### Stored data entries
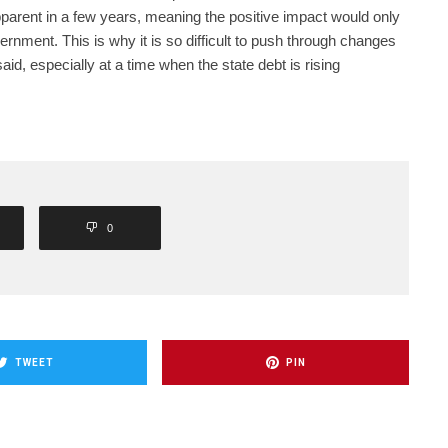
parent in a few years, meaning the positive impact would only
ernment. This is why it is so difficult to push through changes
said, especially at a time when the state debt is rising
0
TWEET
PIN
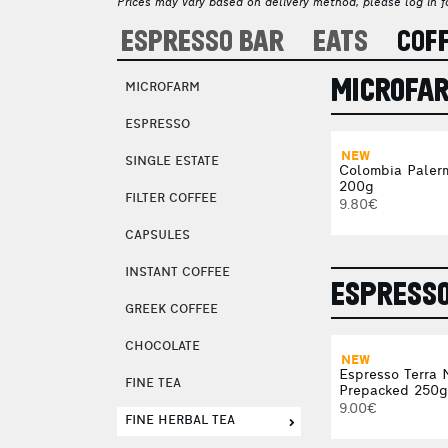
Prices may vary based on delivery method, please log in fo
ESPRESSO BAR
EATS
COF
MICROFA
MICROFARM
ESPRESSO
NEW
SINGLE ESTATE
Colombia Paler
200g
FILTER COFFEE
9.80€
CAPSULES
INSTANT COFFEE
ESPRESS
GREEK COFFEE
CHOCOLATE
NEW
Espresso Terra 
FINE TEA
Prepacked 250g
9.00€
FINE HERBAL TEA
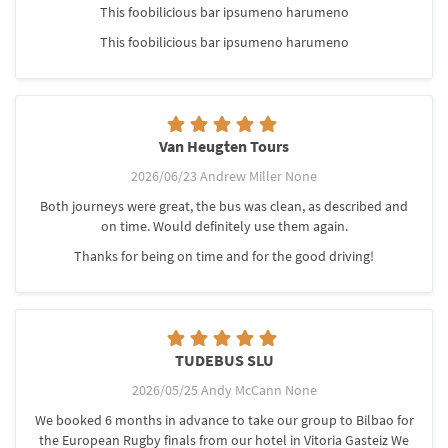
This foobilicious bar ipsumeno harumeno
This foobilicious bar ipsumeno harumeno
Van Heugten Tours
2026/06/23 Andrew Miller None
Both journeys were great, the bus was clean, as described and
on time. Would definitely use them again.
Thanks for being on time and for the good driving!
TUDEBUS SLU
2026/05/25 Andy McCann None
We booked 6 months in advance to take our group to Bilbao for
the European Rugby finals from our hotel in Vitoria Gasteiz We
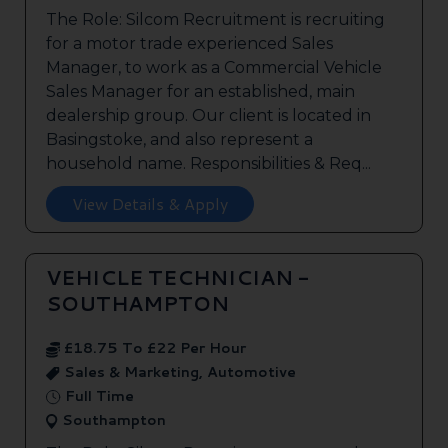
The Role: Silcom Recruitment is recruiting
for a motor trade experienced Sales
Manager, to work as a Commercial Vehicle
Sales Manager for an established, main
dealership group. Our client is located in
Basingstoke, and also represent a
household name. Responsibilities & Req...
View Details & Apply
VEHICLE TECHNICIAN -
SOUTHAMPTON
£18.75 To £22 Per Hour
Sales & Marketing, Automotive
Full Time
Southampton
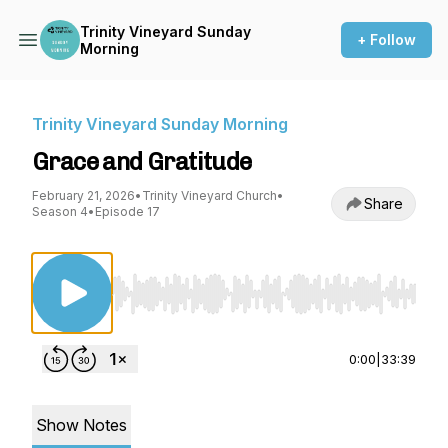
Trinity Vineyard Sunday
+ Follow
Morning
Trinity Vineyard Sunday Morning
Grace and Gratitude
February 21, 2026
•
Trinity Vineyard Church
•
Share
Season 4
•
Episode 17
Use Left/Right to seek, Home/End to jump to st
0:00
|
33:39
Show Notes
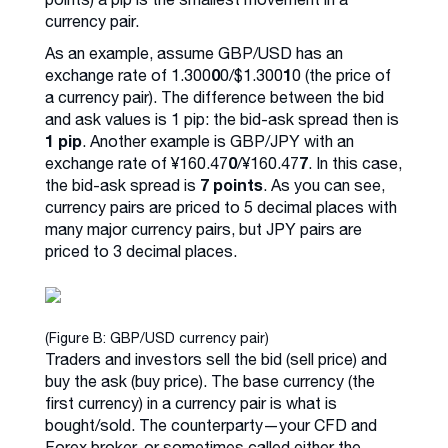
currency pair.
As an example, assume GBP/USD has an
0
1
exchange rate of 1.300
0/$1.300
0 (the price of
a currency pair). The difference between the bid
and ask values is 1 pip: the bid-ask spread then is
1 pip
. Another example is GBP/JPY with an
0
7
exchange rate of ¥160.47
/¥160.47
. In this case,
7 points
the bid-ask spread is
. As you can see,
currency pairs are priced to 5 decimal places with
many major currency pairs, but JPY pairs are
priced to 3 decimal places.
(Figure B: GBP/USD currency pair)
Traders and investors sell the bid (sell price) and
buy the ask (buy price). The base currency (the
first currency) in a currency pair is what is
bought/sold. The counterparty—your CFD and
Forex broker, or sometimes called either the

### What you need to do
The entries above need to be transcribed word for word, and the pictures stay out.

### Response area
parent in a few years, meaning the positive impact would only
ernment. This is why it is so difficult to push through changes
said, especially at a time when the state debt is rising
0
TWEET
PIN
Prices may vary based on delivery method, please log in fo
ESPRESSO BAR
EATS
COF
MICROFA
MICROFARM
ESPRESSO
NEW
SINGLE ESTATE
Colombia Paler
200g
FILTER COFFEE
9.80€
CAPSULES
INSTANT COFFEE
ESPRESS
GREEK COFFEE
CHOCOLATE
NEW
Espresso Terra 
FINE TEA
Prepacked 250g
9.00€
FINE HERBAL TEA
This foobilicious bar ipsumeno harumeno
This foobilicious bar ipsumeno harumeno
Van Heugten Tours
2026/06/23 Andrew Miller None
Both journeys were great, the bus was clean, as described and
on time. Would definitely use them again.
Thanks for being on time and for the good driving!
TUDEBUS SLU
2026/05/25 Andy McCann None
We booked 6 months in advance to take our group to Bilbao for
the European Rugby finals from our hotel in Vitoria Gasteiz We
The Role: Silcom Recruitment is recruiting
for a motor trade experienced Sales
Manager, to work as a Commercial Vehicle
Sales Manager for an established, main
dealership group. Our client is located in
Basingstoke, and also represent a
household name. Responsibilities & Req...
View Details & Apply
VEHICLE TECHNICIAN -
SOUTHAMPTON
£18.75 To £22 Per Hour
Sales & Marketing, Automotive
Full Time
Southampton
Trinity Vineyard Sunday
+ Follow
Morning
Trinity Vineyard Sunday Morning
Grace and Gratitude
February 21, 2026
•
Trinity Vineyard Church
•
Share
Season 4
•
Episode 17
Use Left/Right to seek, Home/End to jump to st
0:00
|
33:39
Show Notes
currency pair.
As an example, assume GBP/USD has an
0
1
exchange rate of 1.300
0/$1.300
0 (the price of
a currency pair). The difference between the bid
and ask values is 1 pip: the bid-ask spread then is
1 pip
. Another example is GBP/JPY with an
0
7
exchange rate of ¥160.47
/¥160.47
. In this case,
7 points
the bid-ask spread is
. As you can see,
currency pairs are priced to 5 decimal places with
many major currency pairs, but JPY pairs are
priced to 3 decimal places.
(Figure B: GBP/USD currency pair)
Traders and investors sell the bid (sell price) and
buy the ask (buy price). The base currency (the
first currency) in a currency pair is what is
bought/sold. The counterparty—your CFD and
Forex broker, or sometimes called either the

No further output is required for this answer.